* **Task description**
Transcribe this listing exactly; omit the pictures.

* **Exercise data**
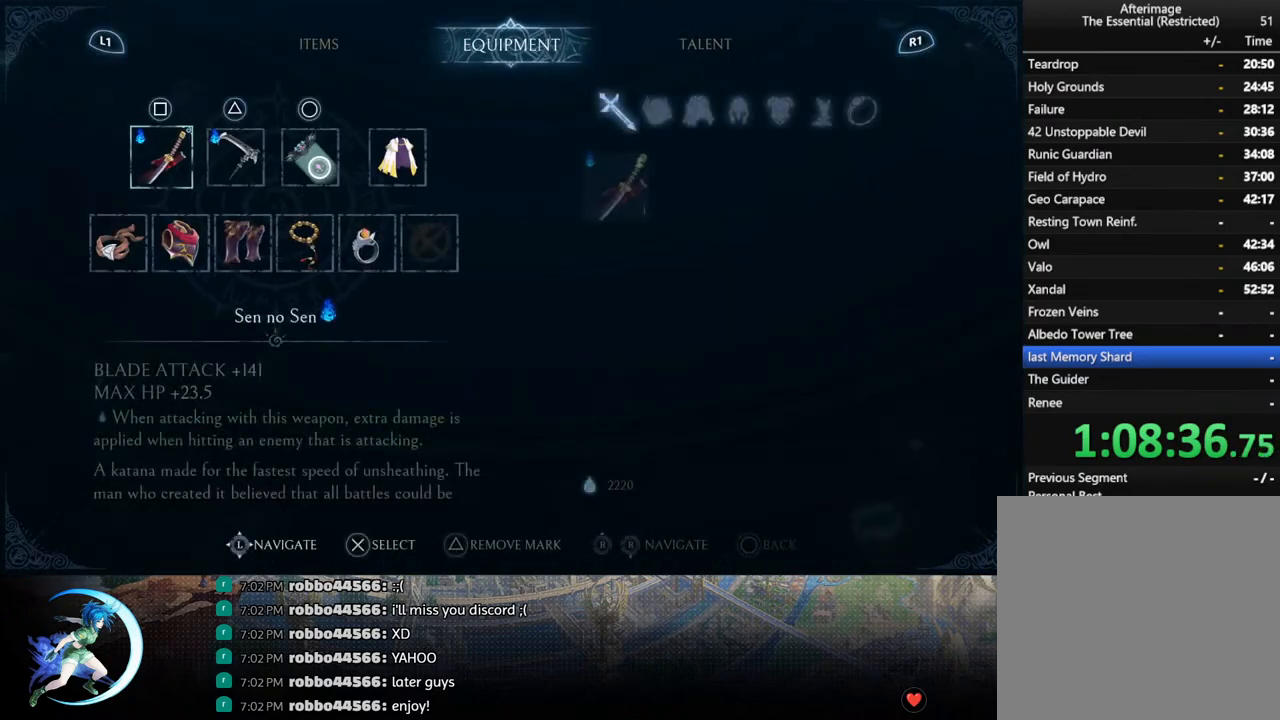
{"buttons": [], "left_stick": "center", "right_stick": "center", "events": []}
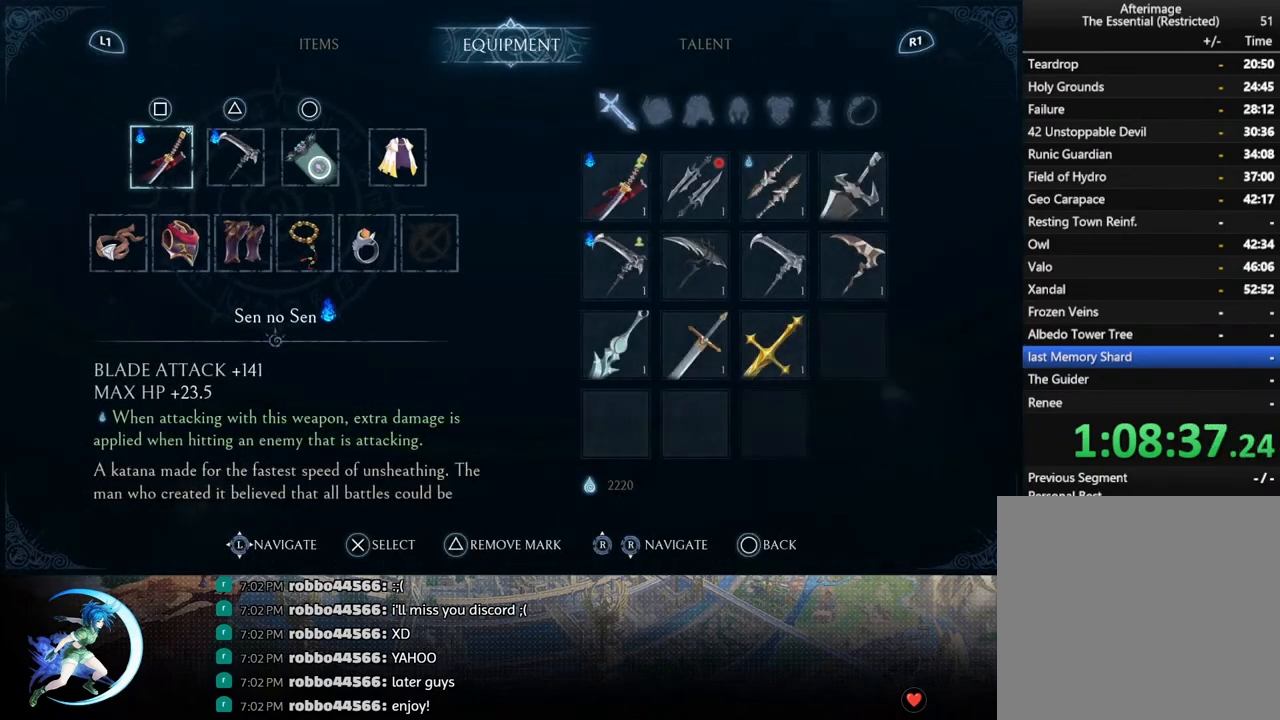
{"buttons": [], "left_stick": "center", "right_stick": "center", "events": []}
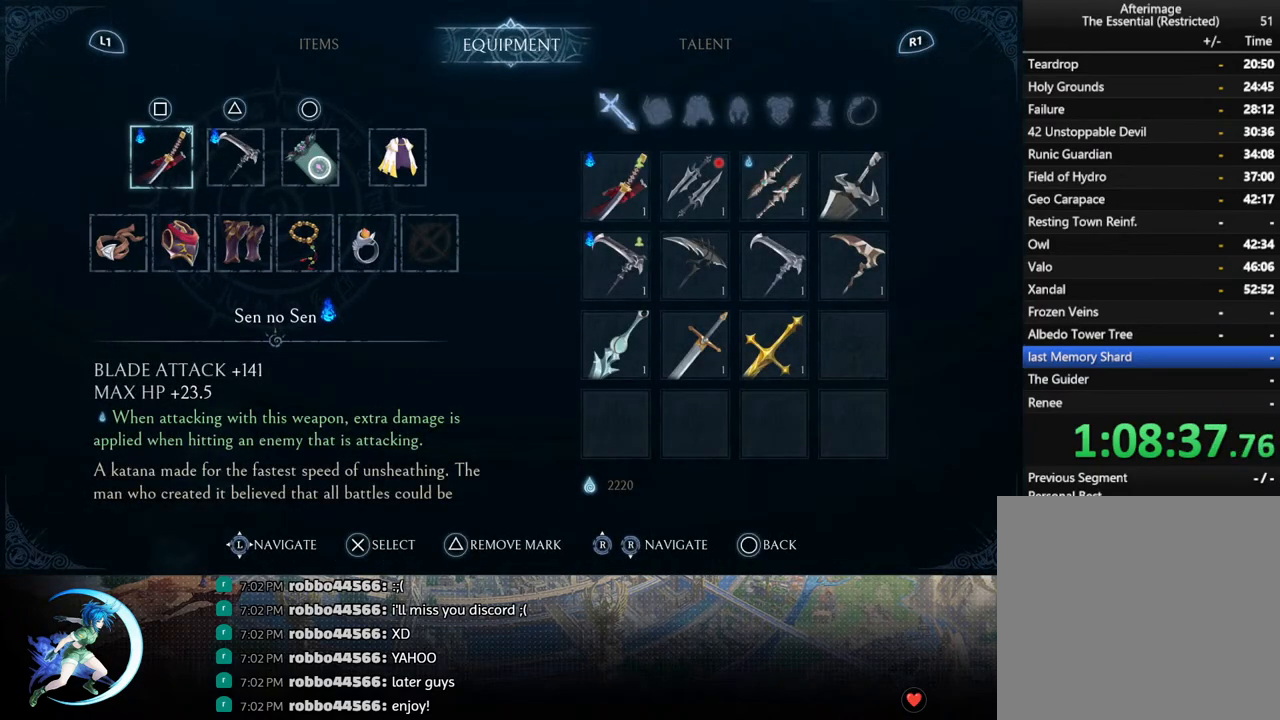
{"buttons": [], "left_stick": "center", "right_stick": "center", "events": []}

* **Output of the task**
{"buttons": [], "left_stick": "center", "right_stick": "center", "events": []}
{"buttons": [], "left_stick": "center", "right_stick": "center", "events": []}
{"buttons": [], "left_stick": "center", "right_stick": "center", "events": []}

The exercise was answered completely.